The issuing of battle clasps was proposed and a committee composed of representatives of the three services drew up a list of 36 wartime and 8 post-war naval clasps for consideration.  However this was dropped a year later due to cost and the length of time it would take to examine each recipient’s claim.

 

However, the agreed naval battle clasps were privately produced in a miniature version for wearing on the miniature dress version of the medal.  They include:

 

Single ship actions

Cap Trafalgar 14 Sept 1914

Emden 9 Nov 1914

21 April 1917

Leopard 16 March 1916

Konigsberg July 1915

 

 

General actions at sea.

Heligoland 8 Aug 1914

Falkland Islands 8 Dec 1914

Dogger Bank 24 Jan 1915

Jutland 31 May 1916

 

Actions in a particular area at sea between 1914-1918.

Home Seas 1914

Narrow Seas 1914

Arctic 1914

North Sea 1914

Mediterranean 1914

Baltic 1914

These were intended to show the year of service e.g. the bar could be Home Seas 1914, Home Seas 1915 etc., up to 1918.

 

Actions in conjunction with allied land forces.

German East Africa

German SW Africa

Pacific Islands

Mesopotamia

Red Sea

Cameroons

 

Actions against enemy land forces

Dardanelles

Gallipoli

Gallipoli Landing

Suez Canal

Ostend 10 May 1918

Zeebrugge, Ostend

Belgian Coast

Tsingtau

 

Specialist services

Submarines

‘Q’ Ships

Minelaying

Minesweeping

Marmora S/Ms

Baltic S/Ms

Heligoland Bight S/Ms

- - -

(S/Ms meaning submarines)

 

Post-war operations.

Black Sea

Caspian

Eastern Baltic 1918-19

Mine Clearance 1918-19

Russia

Serbia

Serbia 1918-19

North Russia 1918-19

 

One can only speculate on the vast number of army clasps that could have been produced if every land battle and campaign were commemorated in this way.

 

Single entitlement to the British War Medal:

British War Medal was usually always issued with the accompanying Victory Medal.  However, as qualifying service had to be overseas but not necessarily in a theatre of war, it could be awarded singularly.  Also, some organisations were only entitled to a singular award, even if they served in a theatre of war.

 

Examples of this single entitlement include the following:

  • 1)      Service in India, Malta, Gibraltar or other non-combatant stations.
  • 2)      Naval Reservists who were called up but did not serve at sea.
  • 3)      Men of the 18th Durham Light Infantry, who were the garrison battalion during the German naval attack on Hartlepool, Whitby and Scarborough in December 1914.
  • 4)      Volunteers in civilian religious organisations serving overseas, such as the YMCA or Church Army.
  • 5)      Anti-aircraft gun crews stationed in the UK who actually engaged enemy Zeppelins or aircraft.
  • 6)      Certain RFC/RAF ground crew stationed in the UK (brought to my attention by a fellow collector, but unconfirmed).
  • 7)      Service personnel wounded during air raids in the UK (again this is unconfirmed).
  • 8)      Dominion and Imperial military personnel training or being stationed in the UK but not actually serving in a theatre of war.
  • 9)      Serving solely in certain post war theatres, such as mine clearance up until 1919/20.
  • 10)  Those engaged on trawler and fishery work around the shores of the UK.
= = = = =
▶ **EXERCISE TASK**
In the text about British War Medal clasps, why was the plan to issue battle clasps dropped?

▶ **GIVEN DATA**
= = = = =
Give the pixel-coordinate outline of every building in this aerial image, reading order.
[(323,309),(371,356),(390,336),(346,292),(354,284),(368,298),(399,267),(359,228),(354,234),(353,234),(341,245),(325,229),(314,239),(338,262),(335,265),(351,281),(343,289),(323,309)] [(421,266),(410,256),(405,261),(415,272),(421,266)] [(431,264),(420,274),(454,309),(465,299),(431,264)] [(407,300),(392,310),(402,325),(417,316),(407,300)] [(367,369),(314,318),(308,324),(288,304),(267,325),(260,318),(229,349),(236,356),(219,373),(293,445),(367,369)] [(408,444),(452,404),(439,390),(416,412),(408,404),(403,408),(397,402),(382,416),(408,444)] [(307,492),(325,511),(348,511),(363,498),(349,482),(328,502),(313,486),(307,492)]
= = = = =
▶ **TASK ANSWER**
It was dropped because of the cost and the time it would take to examine each recipient's claim.